Still, even with those changes, it might not be worth it for most brands. After all, as I’ve previously written, brand mascots (e.g. Verizon’s “can you hear me now” guy, the Geico gecko, or Flo from Progressive) play a similar role for businesses and they don’t present the same worries about potential legal trouble. It’s also worth noting that non-celebrity endorsements (AKA testimonials) are effective, and cheaper than celebrity endorsements.

In summary: Celebrity endorsements are dumb, but don’t expect them to go away any time soon.

Tylenol repositions the competition

“For the millions who should not take aspirin”

As anyone in marketing can tell you, unseating category leaders is difficult. That’s why Pepsi has trailed Coca-Cola for decades and why Tide has remained the leading detergent since the 1940s. It’s not impossible though, and one of the best ways to advertise against a category leader is to use their brand presence in your own favor. The best way to do that is to run a repositioning campaign.

In essence, repositioning the competition requires comparative advertising, but it is not simply comparative advertising. Comparative ads evaluate products side-by-side. Repositioning ads try to take an attribute of the competitors product and shift it into a weakness.  Then they show how their own product fills that gap. Most of a repositioning advertisement should be devoted to your competitor’s product, and not even the product as it exists in reality, but as it exists in the mind of consumers. Only once the ad has succeeded in framing their competitors’ products attributes as weaknesses do they introduce their own product. One of the most famous repositioning campaigns was done by Tylenol. In this advertisement Tylenol isn’t even mentioned until the third paragraph!
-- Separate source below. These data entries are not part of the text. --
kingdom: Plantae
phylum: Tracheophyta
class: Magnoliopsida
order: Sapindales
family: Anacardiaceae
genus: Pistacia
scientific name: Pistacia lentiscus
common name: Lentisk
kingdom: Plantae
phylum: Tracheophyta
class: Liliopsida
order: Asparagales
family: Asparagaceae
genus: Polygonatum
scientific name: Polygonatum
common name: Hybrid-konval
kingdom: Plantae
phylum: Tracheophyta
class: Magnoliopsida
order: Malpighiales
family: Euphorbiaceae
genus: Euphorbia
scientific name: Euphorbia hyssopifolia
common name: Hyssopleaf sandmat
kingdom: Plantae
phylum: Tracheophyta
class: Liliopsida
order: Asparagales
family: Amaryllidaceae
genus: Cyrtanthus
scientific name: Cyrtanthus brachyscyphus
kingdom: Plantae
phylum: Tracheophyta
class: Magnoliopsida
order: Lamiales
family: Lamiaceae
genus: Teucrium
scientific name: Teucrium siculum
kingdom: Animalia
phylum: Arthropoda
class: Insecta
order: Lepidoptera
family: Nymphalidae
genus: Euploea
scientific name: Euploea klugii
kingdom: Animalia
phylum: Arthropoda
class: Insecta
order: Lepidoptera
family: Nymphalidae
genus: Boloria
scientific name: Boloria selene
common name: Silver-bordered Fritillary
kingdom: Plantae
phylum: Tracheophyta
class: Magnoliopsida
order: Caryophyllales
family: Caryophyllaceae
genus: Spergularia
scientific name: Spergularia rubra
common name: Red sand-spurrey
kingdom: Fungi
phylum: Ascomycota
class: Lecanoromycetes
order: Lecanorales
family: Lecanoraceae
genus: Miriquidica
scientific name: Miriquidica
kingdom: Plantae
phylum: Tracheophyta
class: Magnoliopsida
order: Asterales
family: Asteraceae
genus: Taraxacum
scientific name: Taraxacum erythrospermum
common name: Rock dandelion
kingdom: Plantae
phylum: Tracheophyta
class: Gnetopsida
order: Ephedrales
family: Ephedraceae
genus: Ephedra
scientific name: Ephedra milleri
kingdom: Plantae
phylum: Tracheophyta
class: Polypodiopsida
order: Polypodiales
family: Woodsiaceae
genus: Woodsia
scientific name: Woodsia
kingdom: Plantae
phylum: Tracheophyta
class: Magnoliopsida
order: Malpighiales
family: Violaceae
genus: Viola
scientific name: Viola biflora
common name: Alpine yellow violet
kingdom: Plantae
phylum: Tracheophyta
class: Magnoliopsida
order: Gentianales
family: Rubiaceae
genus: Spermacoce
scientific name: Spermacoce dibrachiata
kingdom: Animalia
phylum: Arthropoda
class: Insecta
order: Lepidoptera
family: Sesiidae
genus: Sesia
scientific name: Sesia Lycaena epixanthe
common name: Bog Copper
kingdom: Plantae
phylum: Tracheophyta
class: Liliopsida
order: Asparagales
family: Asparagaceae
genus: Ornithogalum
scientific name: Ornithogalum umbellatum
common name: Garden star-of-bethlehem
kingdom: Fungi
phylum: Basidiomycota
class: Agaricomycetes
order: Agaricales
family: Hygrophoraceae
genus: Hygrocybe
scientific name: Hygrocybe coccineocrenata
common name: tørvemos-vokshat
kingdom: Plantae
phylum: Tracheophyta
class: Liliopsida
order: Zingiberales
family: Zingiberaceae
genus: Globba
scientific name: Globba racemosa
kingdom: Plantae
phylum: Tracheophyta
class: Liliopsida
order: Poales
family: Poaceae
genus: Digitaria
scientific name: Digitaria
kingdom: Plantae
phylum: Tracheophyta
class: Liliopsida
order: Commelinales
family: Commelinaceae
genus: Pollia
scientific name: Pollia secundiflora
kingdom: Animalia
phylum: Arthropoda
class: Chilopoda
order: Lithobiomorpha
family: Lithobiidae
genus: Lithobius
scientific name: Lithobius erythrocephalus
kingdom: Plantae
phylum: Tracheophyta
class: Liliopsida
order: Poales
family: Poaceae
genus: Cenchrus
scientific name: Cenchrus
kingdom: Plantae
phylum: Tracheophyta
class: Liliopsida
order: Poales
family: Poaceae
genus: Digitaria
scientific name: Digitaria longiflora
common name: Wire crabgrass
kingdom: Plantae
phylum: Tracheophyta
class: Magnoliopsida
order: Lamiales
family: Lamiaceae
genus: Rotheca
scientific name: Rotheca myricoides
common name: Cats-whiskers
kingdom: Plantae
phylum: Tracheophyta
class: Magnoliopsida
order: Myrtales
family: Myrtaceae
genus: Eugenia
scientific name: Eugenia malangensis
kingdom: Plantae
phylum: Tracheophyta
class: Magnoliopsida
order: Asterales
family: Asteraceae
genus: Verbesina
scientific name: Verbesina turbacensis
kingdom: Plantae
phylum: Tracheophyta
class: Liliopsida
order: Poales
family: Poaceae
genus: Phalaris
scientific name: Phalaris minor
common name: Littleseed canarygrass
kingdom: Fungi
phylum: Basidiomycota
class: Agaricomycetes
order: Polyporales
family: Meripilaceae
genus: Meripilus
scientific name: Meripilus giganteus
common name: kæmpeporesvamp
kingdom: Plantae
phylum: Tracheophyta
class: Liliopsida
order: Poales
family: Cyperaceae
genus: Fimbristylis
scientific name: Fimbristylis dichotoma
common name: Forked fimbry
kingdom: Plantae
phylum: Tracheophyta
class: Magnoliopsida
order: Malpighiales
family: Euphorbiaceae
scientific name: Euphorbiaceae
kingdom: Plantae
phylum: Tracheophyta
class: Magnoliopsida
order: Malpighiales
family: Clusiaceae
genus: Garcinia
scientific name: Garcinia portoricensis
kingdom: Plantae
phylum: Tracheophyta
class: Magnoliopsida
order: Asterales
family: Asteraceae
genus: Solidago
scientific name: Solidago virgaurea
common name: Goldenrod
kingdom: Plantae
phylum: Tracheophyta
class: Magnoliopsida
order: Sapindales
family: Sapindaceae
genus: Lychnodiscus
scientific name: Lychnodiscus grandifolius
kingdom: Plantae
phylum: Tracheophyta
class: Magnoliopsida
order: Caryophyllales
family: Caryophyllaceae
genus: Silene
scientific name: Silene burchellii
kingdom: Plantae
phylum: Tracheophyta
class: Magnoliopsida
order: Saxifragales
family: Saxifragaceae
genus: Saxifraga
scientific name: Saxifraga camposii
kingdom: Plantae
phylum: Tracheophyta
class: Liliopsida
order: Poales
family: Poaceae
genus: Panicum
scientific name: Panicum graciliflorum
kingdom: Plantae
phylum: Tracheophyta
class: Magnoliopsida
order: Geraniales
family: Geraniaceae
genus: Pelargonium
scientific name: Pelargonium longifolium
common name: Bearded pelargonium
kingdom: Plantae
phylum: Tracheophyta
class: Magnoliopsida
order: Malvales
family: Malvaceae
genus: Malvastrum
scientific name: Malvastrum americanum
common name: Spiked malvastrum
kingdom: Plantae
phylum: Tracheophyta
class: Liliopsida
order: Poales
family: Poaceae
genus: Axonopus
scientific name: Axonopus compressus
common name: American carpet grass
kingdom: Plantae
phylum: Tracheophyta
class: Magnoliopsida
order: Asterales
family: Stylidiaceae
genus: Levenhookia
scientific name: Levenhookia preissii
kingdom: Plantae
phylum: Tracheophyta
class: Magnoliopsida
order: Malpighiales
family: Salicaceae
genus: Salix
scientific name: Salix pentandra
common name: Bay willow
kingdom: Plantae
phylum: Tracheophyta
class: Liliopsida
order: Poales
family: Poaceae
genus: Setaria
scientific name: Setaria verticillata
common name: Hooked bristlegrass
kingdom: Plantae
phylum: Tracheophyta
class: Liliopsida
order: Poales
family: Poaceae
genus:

Let’s take a closer look at the ad. “For the millions who should not take aspirin” is a very interesting line. Many people today are still unaware of the differences between over the counter analgesics, before this ad even fewer were. It’s interesting because it’s alarming enough to draw in the uninformed. Notice, too, that the ad doesn’t say Tylenol is better than aspirin. It doesn’t even directly say that Tylenol is better for the stomach. Right now, it’s only saying some people shouldn’t use aspirin. It’s avoiding those comparative statements because comparative statements can conflict with consumers pre-held notions, and if they do they are likely to get dismissed.¹ Instead, the ad tries to convey new information – the instances in which taking aspirin is detrimental and, as it builds that case, it lets the consumers decide for themselves that Tylenol is better. That’s the essence of repositioning.

Remember, Tylenol was doing more than just creating niches for itself to occupy, which can also be an effective way to gain market share. Instead, it went beyond that strategy, put those holes together, and used them to reposition aspirin as a brand that was harmful to the stomach. In fact, Tylenol was so successful in conveying this information that it gained considerable market share and eventually the product actually displaced the aspirin-based medicines and became the best selling analgesic.

1. This is the result of confirmation bias which causes people to seek information that confirms their opinions and to dismiss information which contradicts them.